The rape allegations against Cosby didn’t stick until Hannibal Buress made the accusation on stage. Sometimes comedians are able to say what others can’t

Judging by the story of the National Enquirer spiking a scoop nine years ago about Bill Cosby’s activities, and the Newsnight edition about Jimmy Savile that wasn’t aired, we might have waited a long time for journalism to reveal what those two veteran entertainers were ( allegedly, in Cosby’s case) getting up to.

In both instances, comedy got there first – most strikingly in the case of Cosby. Everyone is talking about those Cosby rape allegations – but only because of what US standup comic Hannibal Buress said on stage in Philadelphia last month.

“Bill Cosby has the fuckin’ smuggest old black man public persona that I hate,” Buress said. “He gets on TV, ‘Pull your pants up black people, I was on TV in the 80s! I can talk down to you because I had a successful sitcom!’ Yeah, but you rape women, Bill Cosby, so turn the crazy down a couple notches.”
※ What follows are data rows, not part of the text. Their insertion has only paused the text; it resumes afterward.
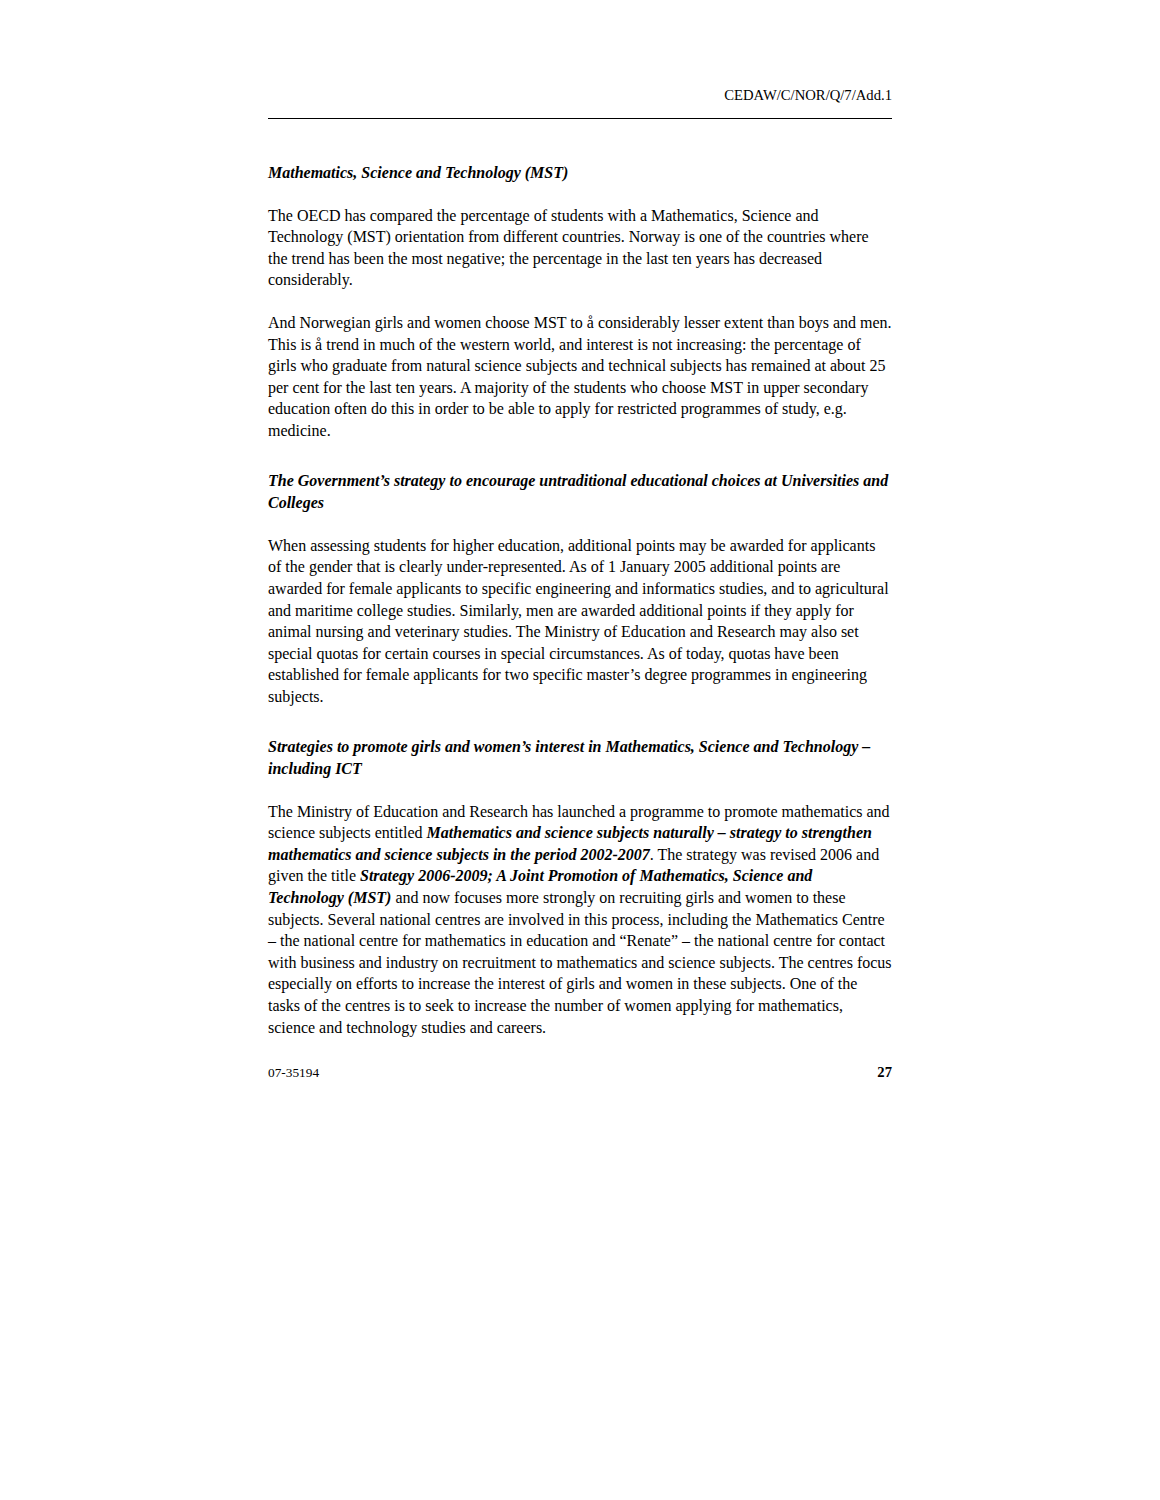CEDAW/C/NOR/Q/7/Add.1
Mathematics, Science and Technology (MST)
The OECD has compared the percentage of students with a Mathematics, Science and Technology (MST) orientation from different countries. Norway is one of the countries where the trend has been the most negative; the percentage in the last ten years has decreased considerably.
And Norwegian girls and women choose MST to å considerably lesser extent than boys and men. This is å trend in much of the western world, and interest is not increasing: the percentage of girls who graduate from natural science subjects and technical subjects has remained at about 25 per cent for the last ten years. A majority of the students who choose MST in upper secondary education often do this in order to be able to apply for restricted programmes of study, e.g. medicine.
The Government’s strategy to encourage untraditional educational choices at Universities and Colleges
When assessing students for higher education, additional points may be awarded for applicants of the gender that is clearly under-represented. As of 1 January 2005 additional points are awarded for female applicants to specific engineering and informatics studies, and to agricultural and maritime college studies. Similarly, men are awarded additional points if they apply for animal nursing and veterinary studies. The Ministry of Education and Research may also set special quotas for certain courses in special circumstances. As of today, quotas have been established for female applicants for two specific master’s degree programmes in engineering subjects.
Strategies to promote girls and women’s interest in Mathematics, Science and Technology – including ICT
The Ministry of Education and Research has launched a programme to promote mathematics and science subjects entitled Mathematics and science subjects naturally – strategy to strengthen mathematics and science subjects in the period 2002-2007. The strategy was revised 2006 and given the title Strategy 2006-2009; A Joint Promotion of Mathematics, Science and Technology (MST) and now focuses more strongly on recruiting girls and women to these subjects. Several national centres are involved in this process, including the Mathematics Centre – the national centre for mathematics in education and “Renate” – the national centre for contact with business and industry on recruitment to mathematics and science subjects. The centres focus especially on efforts to increase the interest of girls and women in these subjects. One of the tasks of the centres is to seek to increase the number of women applying for mathematics, science and technology studies and careers.
07-35194 27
Here were allegations that had been discussed before, but had never stuck until a standup chose to let rip.

Scroll back to 1987 and there was Jimmy Savile – loved and respected entertainer, high status to the point of immunity, rumored to be dodgy but no one said it publicly. Except for Jerry Sadowitz. “He’s a child-bender!,” ran Sadowitz’s routine. “That’s why he does all the fucking charity work: it’s to gain public sympathy for when his fucking case comes up.”

No one listening to Jerry, of course. Perhaps there was a boy-who-cried-wolf effect at work; Sadowitz is bilious and offensive about everyone, an outrider and easy to dismiss. Buress – an ex-writer of 30 Rock and Saturday Night Live, an acclaimed Edinburgh fringe act three years ago, and recently dubbed “the funniest man alive” in a magazine profile in his native Chicago – is a more measured and authoritative figure. The more significant difference, though, is that Buress’s routine was filmed on a smartphone and posted on YouTube. It couldn’t disappear. No one could pretend it hadn’t been said. It was on record.

In both scandals comedians were the first to stick their heads above the parapet. It’s easy – especially these days – to dismiss comedy as a light-hearted branch of the entertainment industry. But it has a more profound role than that. Their practitioners have a license to say what others can’t. Shakespeare’s fools were doing it, and comics today are doing it now – exploiting the license that comes with humour, the “only joking” excuse, to expose realities that can’t be exposed elsewhere (because they’re libellous, commercially problematic, taboo , whatever.)